## JOB
Copy the lines word for word. Begin at the line that contains "list [585, 234, 1425, 985]" and end with the final line of the data.

## DATASET ENTRIES
------

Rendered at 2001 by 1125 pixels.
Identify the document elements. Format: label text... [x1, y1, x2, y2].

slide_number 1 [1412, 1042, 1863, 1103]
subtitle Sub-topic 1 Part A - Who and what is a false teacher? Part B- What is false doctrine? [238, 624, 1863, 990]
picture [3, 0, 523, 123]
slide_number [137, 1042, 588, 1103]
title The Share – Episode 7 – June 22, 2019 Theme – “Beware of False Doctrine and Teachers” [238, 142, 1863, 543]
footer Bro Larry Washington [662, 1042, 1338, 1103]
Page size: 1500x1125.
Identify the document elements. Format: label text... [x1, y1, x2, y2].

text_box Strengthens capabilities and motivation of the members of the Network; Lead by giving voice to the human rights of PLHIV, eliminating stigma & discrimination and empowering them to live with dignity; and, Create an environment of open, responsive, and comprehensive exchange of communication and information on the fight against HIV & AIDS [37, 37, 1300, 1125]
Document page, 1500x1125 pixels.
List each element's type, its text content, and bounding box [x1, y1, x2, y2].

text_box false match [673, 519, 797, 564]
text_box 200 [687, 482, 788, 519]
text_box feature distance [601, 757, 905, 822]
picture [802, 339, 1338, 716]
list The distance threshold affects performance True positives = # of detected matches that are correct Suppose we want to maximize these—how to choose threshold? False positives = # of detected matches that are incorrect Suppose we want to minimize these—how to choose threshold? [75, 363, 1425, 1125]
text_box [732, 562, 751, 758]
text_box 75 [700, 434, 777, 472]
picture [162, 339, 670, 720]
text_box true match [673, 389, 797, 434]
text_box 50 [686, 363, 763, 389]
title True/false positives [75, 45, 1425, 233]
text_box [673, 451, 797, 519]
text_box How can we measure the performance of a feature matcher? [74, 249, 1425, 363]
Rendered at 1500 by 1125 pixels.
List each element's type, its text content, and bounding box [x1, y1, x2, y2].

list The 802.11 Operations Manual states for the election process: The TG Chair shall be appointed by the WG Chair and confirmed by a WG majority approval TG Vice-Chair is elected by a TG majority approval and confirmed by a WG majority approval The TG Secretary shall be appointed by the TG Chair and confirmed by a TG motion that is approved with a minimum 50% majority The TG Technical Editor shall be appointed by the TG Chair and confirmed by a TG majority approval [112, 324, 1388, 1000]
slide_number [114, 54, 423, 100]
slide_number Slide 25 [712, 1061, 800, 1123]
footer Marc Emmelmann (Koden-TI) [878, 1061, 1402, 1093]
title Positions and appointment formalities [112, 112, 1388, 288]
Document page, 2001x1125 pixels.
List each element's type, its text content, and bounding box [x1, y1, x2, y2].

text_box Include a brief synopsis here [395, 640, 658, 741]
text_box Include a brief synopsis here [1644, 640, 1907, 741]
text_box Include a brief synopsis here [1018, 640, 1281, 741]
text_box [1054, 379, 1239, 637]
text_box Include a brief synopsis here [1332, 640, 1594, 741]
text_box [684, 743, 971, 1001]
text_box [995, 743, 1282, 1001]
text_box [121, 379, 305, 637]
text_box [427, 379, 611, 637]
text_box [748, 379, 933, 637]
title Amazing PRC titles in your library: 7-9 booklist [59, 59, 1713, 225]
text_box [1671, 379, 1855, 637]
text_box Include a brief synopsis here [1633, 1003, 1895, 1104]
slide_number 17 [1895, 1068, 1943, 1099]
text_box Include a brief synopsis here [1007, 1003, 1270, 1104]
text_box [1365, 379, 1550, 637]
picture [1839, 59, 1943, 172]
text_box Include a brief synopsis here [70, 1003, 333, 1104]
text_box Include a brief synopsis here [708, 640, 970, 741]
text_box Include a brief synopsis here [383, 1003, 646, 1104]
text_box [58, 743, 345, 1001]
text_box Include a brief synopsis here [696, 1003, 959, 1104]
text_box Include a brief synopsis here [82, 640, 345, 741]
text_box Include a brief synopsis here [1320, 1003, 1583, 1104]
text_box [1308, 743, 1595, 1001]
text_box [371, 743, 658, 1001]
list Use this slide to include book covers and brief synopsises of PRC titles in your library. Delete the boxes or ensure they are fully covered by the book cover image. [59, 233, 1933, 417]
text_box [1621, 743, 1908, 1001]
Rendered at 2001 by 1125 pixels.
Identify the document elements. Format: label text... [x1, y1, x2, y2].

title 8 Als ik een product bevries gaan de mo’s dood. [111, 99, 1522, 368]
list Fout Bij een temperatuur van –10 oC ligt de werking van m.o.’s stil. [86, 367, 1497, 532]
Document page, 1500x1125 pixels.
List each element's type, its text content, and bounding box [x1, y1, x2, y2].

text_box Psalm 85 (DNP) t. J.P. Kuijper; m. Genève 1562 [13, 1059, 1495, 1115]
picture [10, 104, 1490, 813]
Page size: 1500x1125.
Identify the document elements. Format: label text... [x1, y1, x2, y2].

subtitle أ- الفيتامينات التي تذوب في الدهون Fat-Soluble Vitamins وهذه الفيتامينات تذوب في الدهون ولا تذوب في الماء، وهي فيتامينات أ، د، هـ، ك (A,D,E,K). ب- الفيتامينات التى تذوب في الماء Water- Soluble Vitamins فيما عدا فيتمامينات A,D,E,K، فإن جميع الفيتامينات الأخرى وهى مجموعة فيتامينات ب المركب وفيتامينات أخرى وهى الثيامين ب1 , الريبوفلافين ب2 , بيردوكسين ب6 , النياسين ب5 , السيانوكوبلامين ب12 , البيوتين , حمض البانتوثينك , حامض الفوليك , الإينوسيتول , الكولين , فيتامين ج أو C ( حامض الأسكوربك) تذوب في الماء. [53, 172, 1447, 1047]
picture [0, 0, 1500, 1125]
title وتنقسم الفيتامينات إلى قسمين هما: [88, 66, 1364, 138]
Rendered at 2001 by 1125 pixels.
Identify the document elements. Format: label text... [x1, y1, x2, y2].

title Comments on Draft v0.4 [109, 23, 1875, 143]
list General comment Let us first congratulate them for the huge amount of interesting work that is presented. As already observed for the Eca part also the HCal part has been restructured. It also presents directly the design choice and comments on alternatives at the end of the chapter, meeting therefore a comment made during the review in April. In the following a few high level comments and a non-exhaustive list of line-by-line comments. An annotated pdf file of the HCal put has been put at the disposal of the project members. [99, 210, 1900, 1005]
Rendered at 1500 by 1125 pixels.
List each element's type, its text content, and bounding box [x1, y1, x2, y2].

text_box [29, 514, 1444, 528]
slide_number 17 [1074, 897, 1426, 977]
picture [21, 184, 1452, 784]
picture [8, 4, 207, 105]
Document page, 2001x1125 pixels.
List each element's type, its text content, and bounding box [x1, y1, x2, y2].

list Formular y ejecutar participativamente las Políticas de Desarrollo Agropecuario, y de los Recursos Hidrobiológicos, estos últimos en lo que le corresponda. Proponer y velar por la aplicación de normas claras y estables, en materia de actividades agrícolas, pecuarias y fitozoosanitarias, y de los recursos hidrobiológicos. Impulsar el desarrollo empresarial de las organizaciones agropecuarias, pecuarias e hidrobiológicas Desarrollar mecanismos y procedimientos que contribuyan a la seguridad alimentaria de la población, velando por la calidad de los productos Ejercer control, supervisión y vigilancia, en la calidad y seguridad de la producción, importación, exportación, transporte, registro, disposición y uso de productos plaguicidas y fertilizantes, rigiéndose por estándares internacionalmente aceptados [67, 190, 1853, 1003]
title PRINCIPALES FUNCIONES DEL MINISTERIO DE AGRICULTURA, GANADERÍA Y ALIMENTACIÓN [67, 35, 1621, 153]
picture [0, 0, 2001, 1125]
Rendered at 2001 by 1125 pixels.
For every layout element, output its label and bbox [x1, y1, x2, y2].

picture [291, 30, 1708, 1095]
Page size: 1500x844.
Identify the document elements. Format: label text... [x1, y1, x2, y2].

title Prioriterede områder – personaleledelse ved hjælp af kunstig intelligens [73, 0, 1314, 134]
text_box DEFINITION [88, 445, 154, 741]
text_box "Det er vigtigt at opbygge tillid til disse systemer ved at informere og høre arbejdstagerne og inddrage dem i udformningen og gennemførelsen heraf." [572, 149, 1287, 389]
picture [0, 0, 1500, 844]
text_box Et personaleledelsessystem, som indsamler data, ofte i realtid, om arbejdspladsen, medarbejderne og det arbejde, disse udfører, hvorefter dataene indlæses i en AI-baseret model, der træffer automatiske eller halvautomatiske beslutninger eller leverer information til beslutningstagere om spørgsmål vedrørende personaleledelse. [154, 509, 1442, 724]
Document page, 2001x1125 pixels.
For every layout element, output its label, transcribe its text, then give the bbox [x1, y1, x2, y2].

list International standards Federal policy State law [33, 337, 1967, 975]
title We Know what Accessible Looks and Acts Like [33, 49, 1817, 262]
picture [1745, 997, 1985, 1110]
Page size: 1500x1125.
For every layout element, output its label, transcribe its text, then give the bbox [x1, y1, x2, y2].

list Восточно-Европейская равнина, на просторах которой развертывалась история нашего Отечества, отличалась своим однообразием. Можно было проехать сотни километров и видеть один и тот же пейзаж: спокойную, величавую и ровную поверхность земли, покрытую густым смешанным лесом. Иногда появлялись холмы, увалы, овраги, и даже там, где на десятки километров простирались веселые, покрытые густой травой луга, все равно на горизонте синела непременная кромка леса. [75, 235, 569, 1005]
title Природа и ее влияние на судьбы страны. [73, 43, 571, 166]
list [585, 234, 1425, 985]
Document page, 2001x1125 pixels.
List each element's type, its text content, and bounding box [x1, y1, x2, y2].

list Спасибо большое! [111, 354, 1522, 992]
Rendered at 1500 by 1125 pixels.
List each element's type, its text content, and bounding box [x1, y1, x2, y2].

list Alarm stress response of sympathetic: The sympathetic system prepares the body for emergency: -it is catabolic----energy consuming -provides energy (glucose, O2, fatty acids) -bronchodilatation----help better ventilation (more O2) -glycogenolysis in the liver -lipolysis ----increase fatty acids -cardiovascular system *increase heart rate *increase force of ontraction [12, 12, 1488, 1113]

------

## ANSWER TO THIS TASK
list [585, 234, 1425, 985]
Document page, 2001x1125 pixels.
List each element's type, its text content, and bounding box [x1, y1, x2, y2].

list Спасибо большое! [111, 354, 1522, 992]
Rendered at 1500 by 1125 pixels.
List each element's type, its text content, and bounding box [x1, y1, x2, y2].

list Alarm stress response of sympathetic: The sympathetic system prepares the body for emergency: -it is catabolic----energy consuming -provides energy (glucose, O2, fatty acids) -bronchodilatation----help better ventilation (more O2) -glycogenolysis in the liver -lipolysis ----increase fatty acids -cardiovascular system *increase heart rate *increase force of ontraction [12, 12, 1488, 1113]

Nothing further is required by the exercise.